In a further study, hAM was used in 10 people with high near-sightedness and MHs associated with retinal detachment who had actually gone through a minimum of one pars plana vitrectomy. Half of the patients got silicon oil and the other half 10% octafluoropropane as tamponade at the end of surgical treatment.

Silicon oil was removed 2 months after surgery. Outcomes were really satisfying since retinal re-attachment was accomplished in all patients and also visual acuity increased from 1.73 logMAR to 0.94 logMAR after 6 months.
It appears that hAM is well tolerated. The possibility of hAM being rejected has actually additionally been considered. In 1999, subretinal implantation of hAM in a rabbit model created no proof of swelling or being rejected.
In the wake of these results, implanting of amniotic membranes was started in patients that had large or persistent MHs. Nevertheless, a few of the steps in our clinical strategy differs from that explained by the aforementioned research study: like them, a 23-gauge access was utilized however unlike their technique, we do not make use of a chandelier, so the technique is not bimanual. The amniotic membrane is taken care of with crocodile forceps.
A partial fluid-air exchange happens, leaving a very little amount of fluid at the foveal level in order to promote the manoeuvre of insertion of the amniotic plug. Implantation of the membrane might be facilitated by the use a Tano scraper. No perfluorocarbon (PFCL) is used. Surgical treatment is completed with liquid-air exchange as well as, finally, washout with perfluoropropane occurs.
The best possible end result, in regards to physiological results as well as visual acuity, is achieved when patients are able to stay in a facedown setting for a number of days.
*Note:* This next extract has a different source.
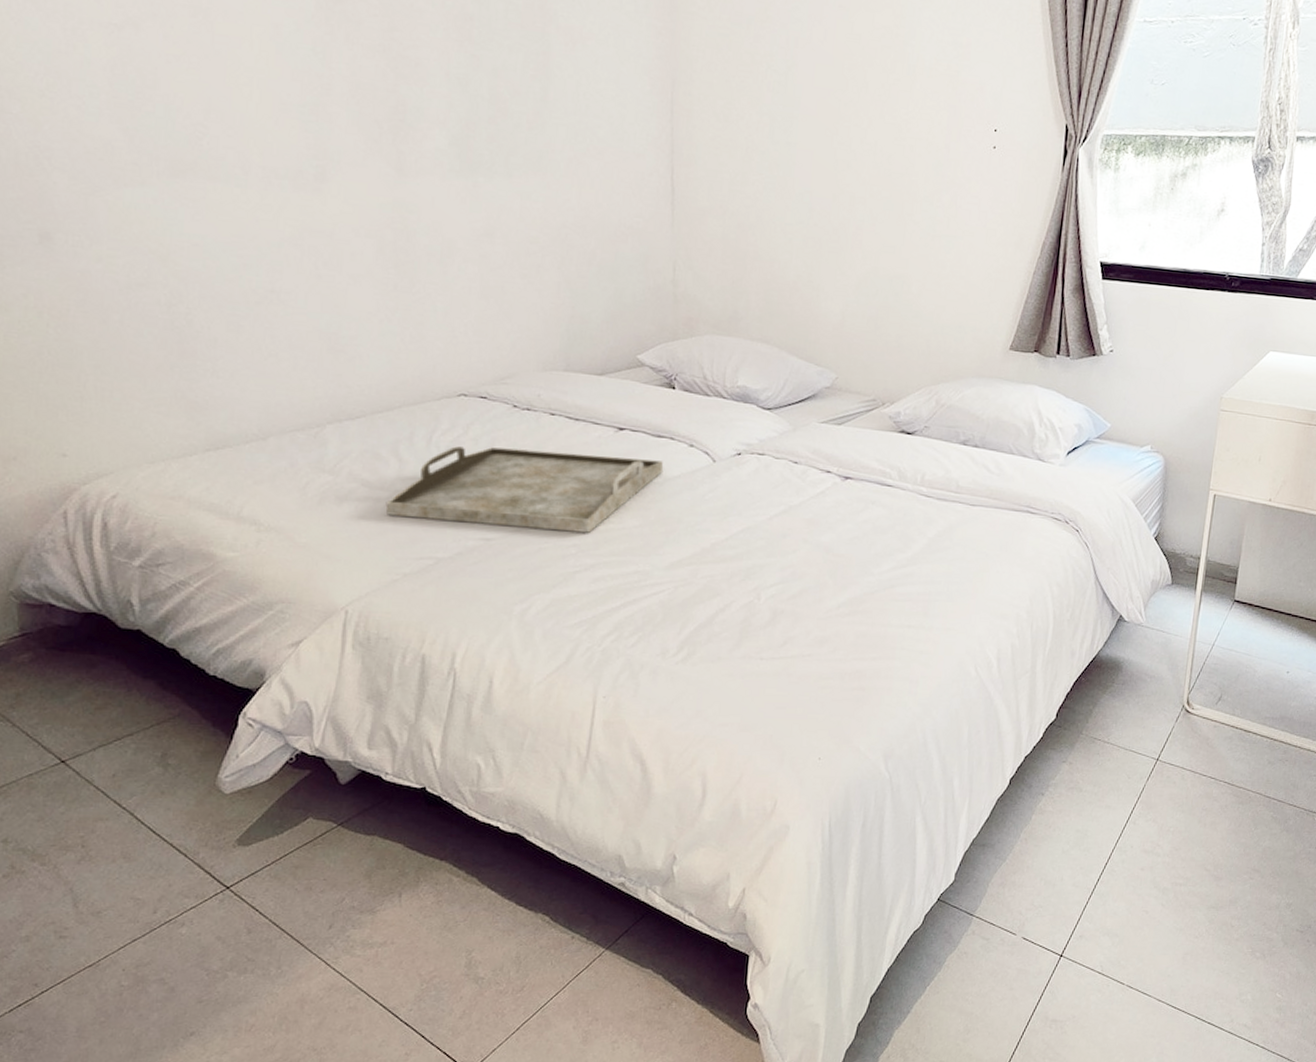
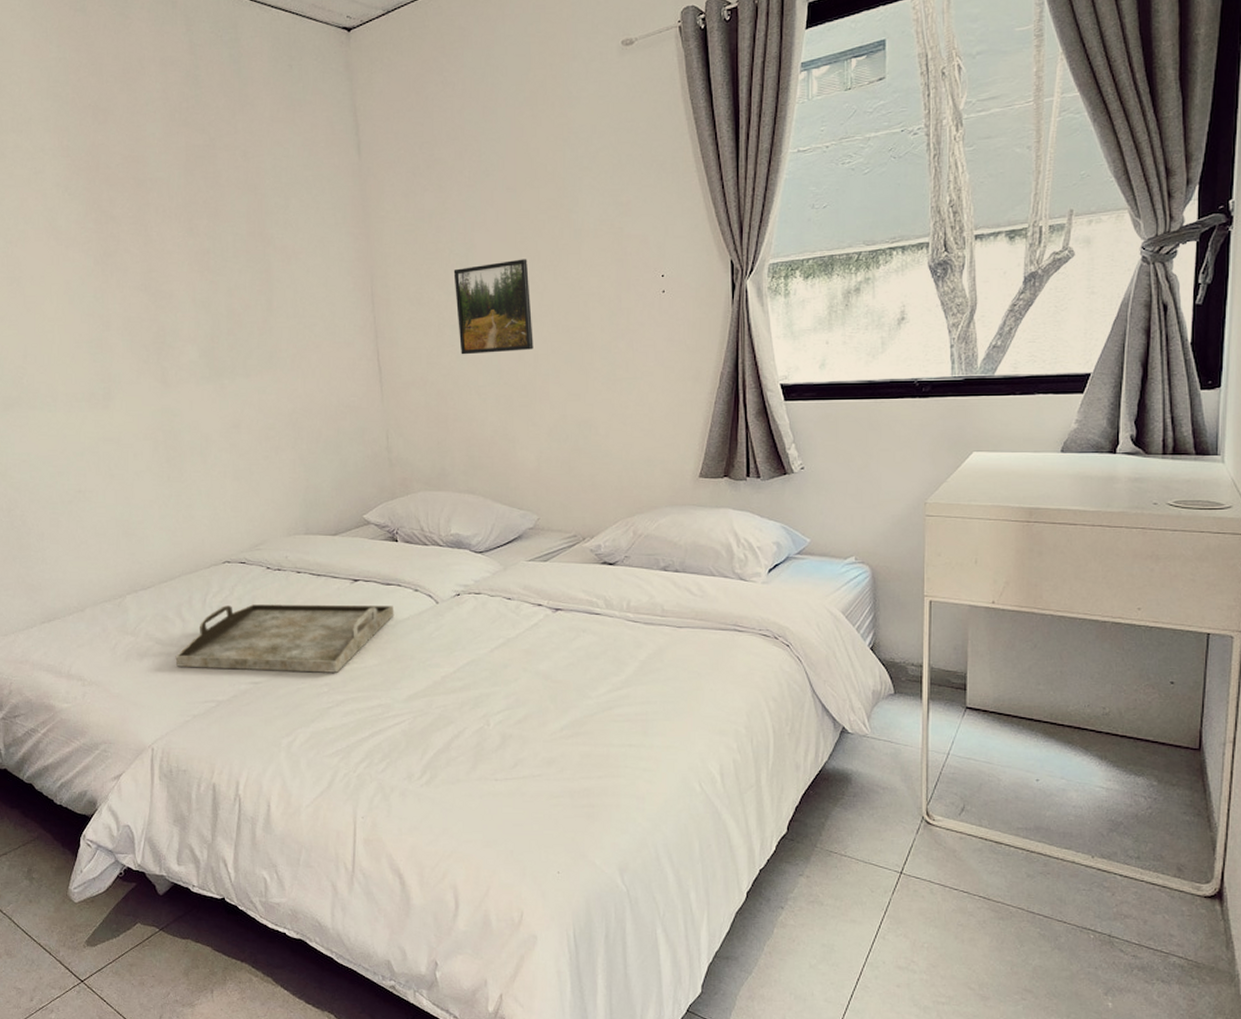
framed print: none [768,87,854,191] -> present [453,259,534,355]

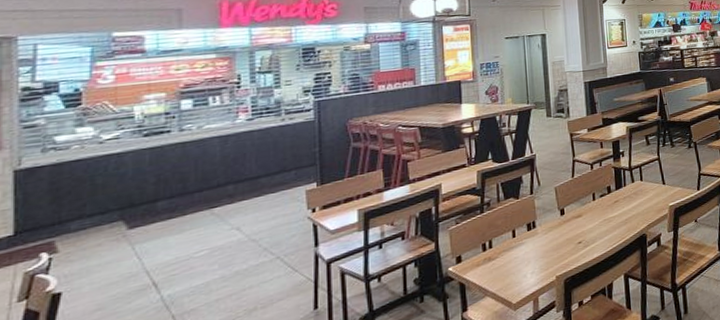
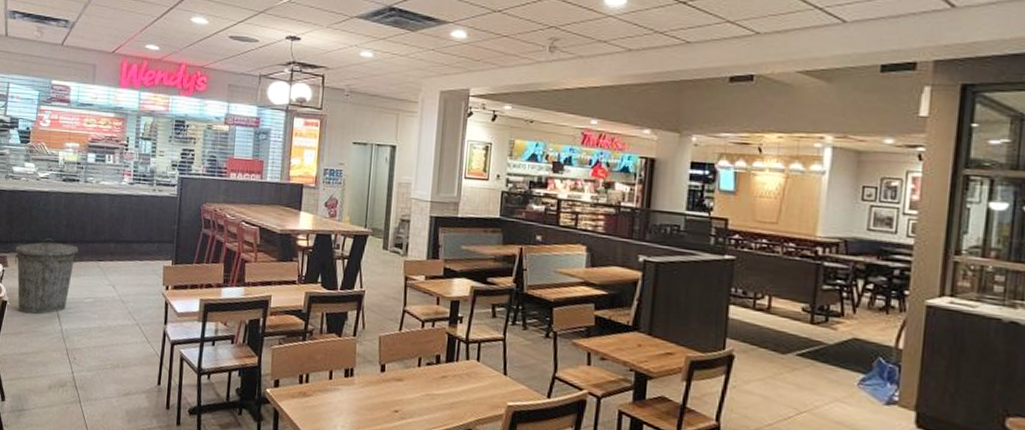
trash can: none [69,201,179,299] -> present [15,238,79,314]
In those who have handicaps or high comorbidities and also who are, for that reason, incapable to hold the facedown setting for a long period of time, silicon oil is utilized to maintain the amniotic membrane in place after insertion.

Concluding thoughts
Professional research studies are currently underway to validate the promising results obtained up until now with subretinal implantation of hAM plugs in the therapy of large and also recurring MHs and results are awaited. It seems that, along with anatomical success, the amniotic membrane stimulates retinal ingrowth and also brings about enhancements in visual acuity, which is positive to say the least.
Therefore, it is assumed, attempts should be made to further the understanding of this novel technique in order to evaluate its capability to bring back visual function. It is recommended that an accurate comparison of preoperative and postoperative determined parameters such as visual field evaluation as well as electroretinogram tests be done, which can confirm this technique.
Finally, it is attested that the implantation of amniotic membrane might provide new hope in bringing back vision in people with an otherwise grim outlook.